Plus tôt cette année, Patrick Jones a présenté au Conseil l’idée d’une résolution permettant à non seulement les employés du comté, mais également les citoyens, de porter des armes dissimulées dans les bâtiments gouvernementaux et dans plusieurs autres soi-disant espaces. « zones sensibles », telles que les transports publics, les parcs, les terrains de jeux, les stades, les casinos, les établissements médicaux, les églises, les banques et les lieux de vente d’alcool. La mesure vise à contrecarrer au niveau local l’application d’une loi fédérale – actuellement contestée devant les tribunaux – émanant du Sénat de Californie et qui vise à allonger la liste des lieux où le port d’armes est interdit dans l’État.
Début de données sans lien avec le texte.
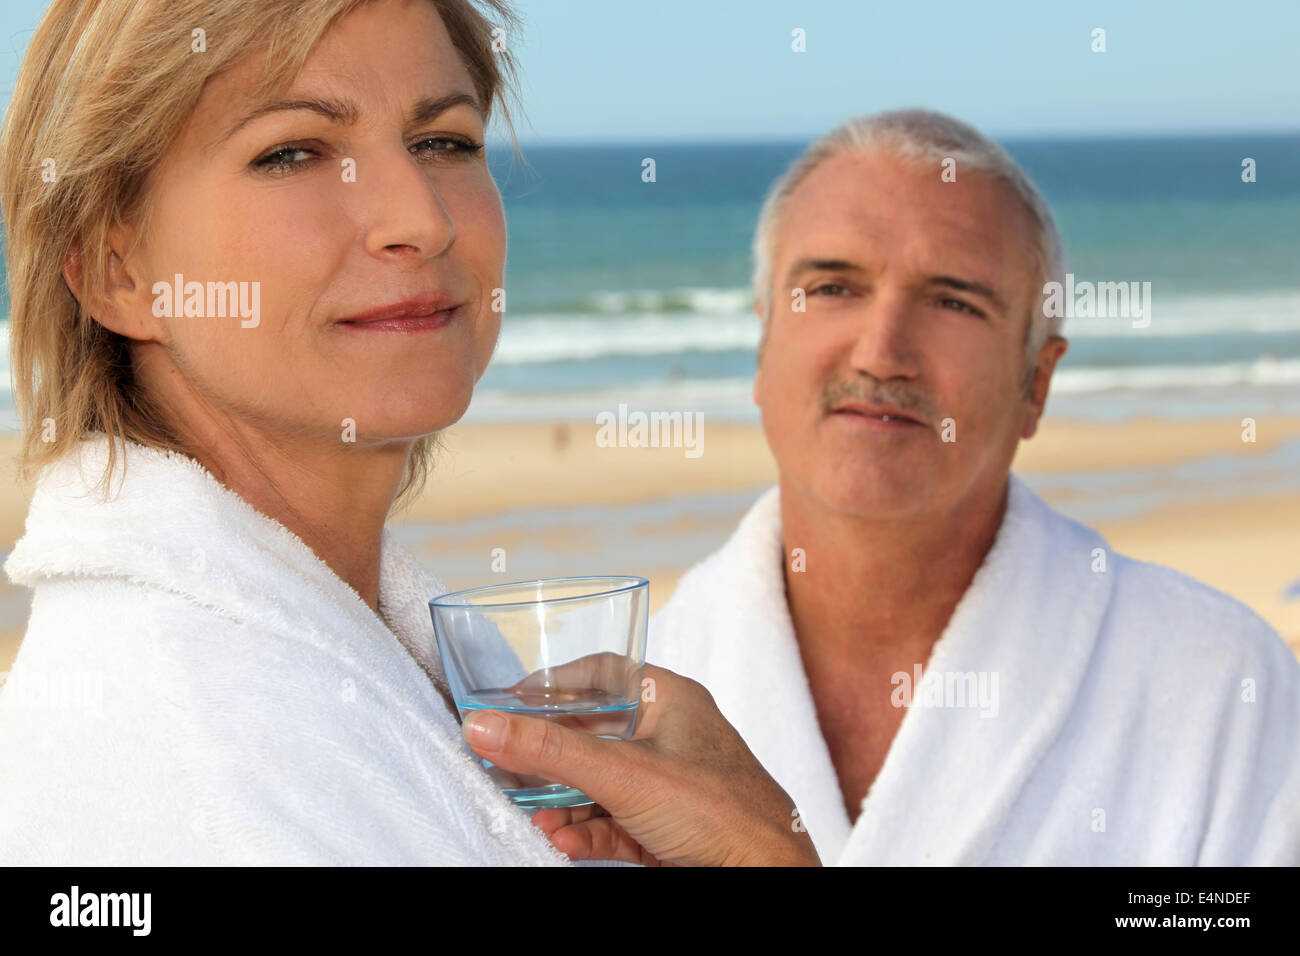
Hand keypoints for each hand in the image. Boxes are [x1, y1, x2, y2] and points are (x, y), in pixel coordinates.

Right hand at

“Prendre le contrôle de la politique locale est tout ce qui nous reste puisqu’il nous est impossible d’obtenir une représentation à Sacramento et même à Washington”, déclare Woody Clendenen, fondateur et chef de la Milice de Cottonwood, un groupe paramilitaire armé. Le devoir Je l’ai rencontré dans le petit salon de coiffure qu’il dirige dans cette petite ville au sud de Redding. “Nous devenons une Source d’inspiration pour le reste du pays et une Source d’inquiétude pour nos opposants”, s’est-il réjoui, tout en évoquant une “polarisation extrême”, qui ne peut que conduire le pays vers “un divorce national”, estime-t-il. Sur le mur derrière lui, la photo d’un tireur en tenue de camouflage se fond dans un décor déroutant, où se mélangent produits capillaires et symboles patriotiques.

« En novembre prochain, nous maintiendrons nos positions au sein du département. Et même les renforcer », prévient-il. « Beaucoup de gens s’installent dans la région maintenant parce qu’ils aiment ce qu’ils voient sur la scène politique locale. » Une affirmation qui peine cependant à être démontrée par les chiffres : depuis 2021 et l’arrivée des radicaux au pouvoir dans le comté, près de 2 300 personnes ont quitté la région, selon le dernier point démographique du ministère des Finances de Californie réalisé sorti le 1euh janvier dernier.

Ce reportage a été financé grâce au soutien du Fonds pour le journalisme Transat-International.Le devoir.